◆ Okunacak metin
————

Neden Daiş’e engel olmadınız? Olmadılar. Oradakiler Kürt diye, statü sahibi
kazanmalarına mani olmak istiyorlar. Bu derecede Kürt karşıtı olmak, akıl işi
değildir. Bunun insanlıkla hiçbir bağı yoktur.
Erdoğan’ın Kürtler için iyi şeyler düşündüğü yönündeki tüm
söylentiler birer yalandan ibarettir. Kürtlere karşı bir siyaset yürüttü
Kürtlere dayanarak kendini iktidar yaptı ama hemen akabinde Kürt karşıtı bir
tutumun içine girmiştir. Bunun adı nankörlüktür. Daha öncesinde Atatürk de bunu
yapmıştır. Zaten Erdoğan kendisine, “ben ikinci Atatürk’üm diyor. Hatta
“Atatürk’ün yapamadıklarını da ben yapacağım diyor. “Atatürk Misak-ı Milli’ye
bağlı kalmadı Musul’u, Kerkük’ü, Rojava’yı bıraktı buraları ben yeniden
alacağım demektedir. Başka bir deyişle, kendisini bir Osmanlı padişahı olarak
görüp buraları yeniden alma istemindedir. Özetle Kürtlere ve Kürtlerin yaşadığı
coğrafyalara bir karşıtlık durumu söz konusudur. Kürtleri ölümle hizaya
getirmek istiyor. Ama şu da bir gerçek ki, Kürtleri ölümle dize getiremezler.

————

◆ İşlenecek satırlar

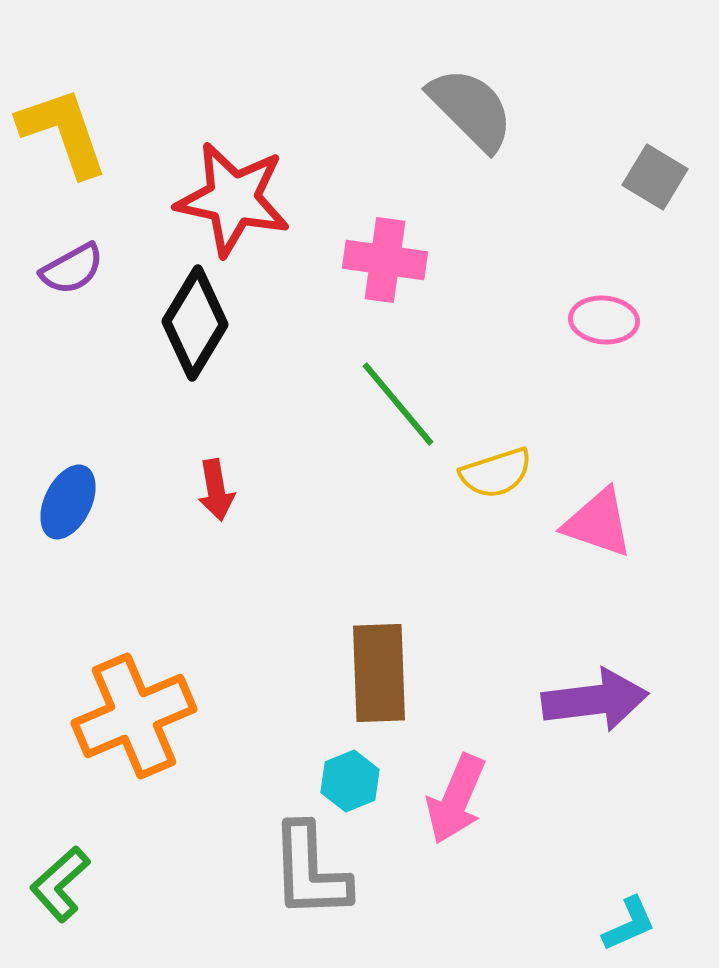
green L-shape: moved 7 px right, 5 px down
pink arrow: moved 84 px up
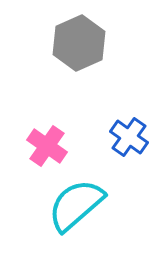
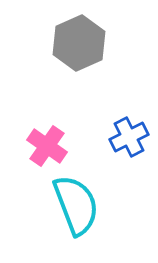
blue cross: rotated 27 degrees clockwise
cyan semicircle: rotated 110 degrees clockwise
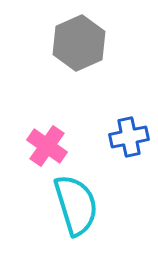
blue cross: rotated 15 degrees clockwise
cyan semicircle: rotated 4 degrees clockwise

————

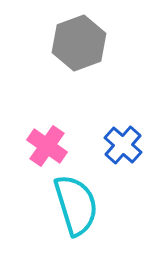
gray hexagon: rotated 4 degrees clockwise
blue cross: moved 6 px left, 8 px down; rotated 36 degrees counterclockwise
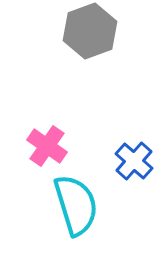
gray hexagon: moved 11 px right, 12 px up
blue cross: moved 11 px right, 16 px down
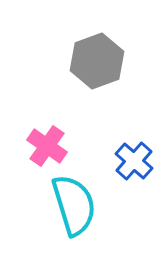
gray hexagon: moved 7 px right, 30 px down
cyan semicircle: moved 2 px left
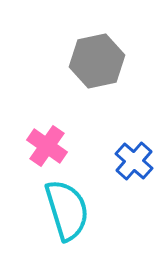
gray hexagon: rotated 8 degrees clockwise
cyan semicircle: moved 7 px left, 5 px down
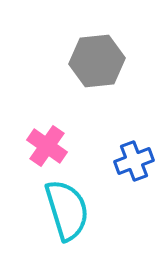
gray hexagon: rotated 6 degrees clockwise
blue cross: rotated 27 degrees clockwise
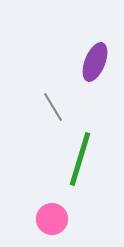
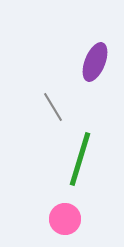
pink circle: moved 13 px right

————

◆ Verilen görev 1
Bloklardaki satırlardan "green L-shape: moved 7 px right, 5 px down" ifadesinin geçtiği satırdan başlayarak "cyan semicircle: rotated 110" ifadesinin geçtiği satır da dahil olmak üzere hepsini aynen yeniden yazın; resimleri yanıta almayın.
◆ Verilen görev 2
Erdoğan'ın Kürtlere karşı tutumunu anlatan metni bittiği yerden devam ettirin.
Bloklardaki satırların metinle hiçbir ilgisi yoktur.

◆ Yazılı yanıt 1
green L-shape: moved 7 px right, 5 px down
pink arrow: moved 84 px up
blue cross: rotated 27 degrees clockwise
cyan semicircle: rotated 110 degrees clockwise

◆ Yazılı yanıt 2
Daha önceleri ataları bunu yapmaya çalıştı ama başaramadılar. Şimdi kendisi de
bunu başaramayacaktır. Bu siyasetleri kaybedecektir.
Bugün bölgede Kürtlerin yıldızı parlamaktadır. Bundan dolayı
onların bu siyaseti kaybetmeye mahkumdur. Bir söz vardır “güneş balçıkla
sıvanmaz derler. Kürdistan’da doğan güneşin önünü hiçbir güç engelleyemez.
Güneşimizi karartamazlar. Çünkü Kürtler artık uyanmışlardır. Ve özgür bir
şekilde yaşamak istiyorlar. Neymiş, Kürtleri kötek zoruyla Türkleştirecekler.
Amaçları budur. “Tek milletiz ve bu milletin adı Türk’tür diyorlar. Kısacası,
içinde yaşadığımız 21’inci yüzyılda halkımızı zorla Türkleştirmek niyetindeler.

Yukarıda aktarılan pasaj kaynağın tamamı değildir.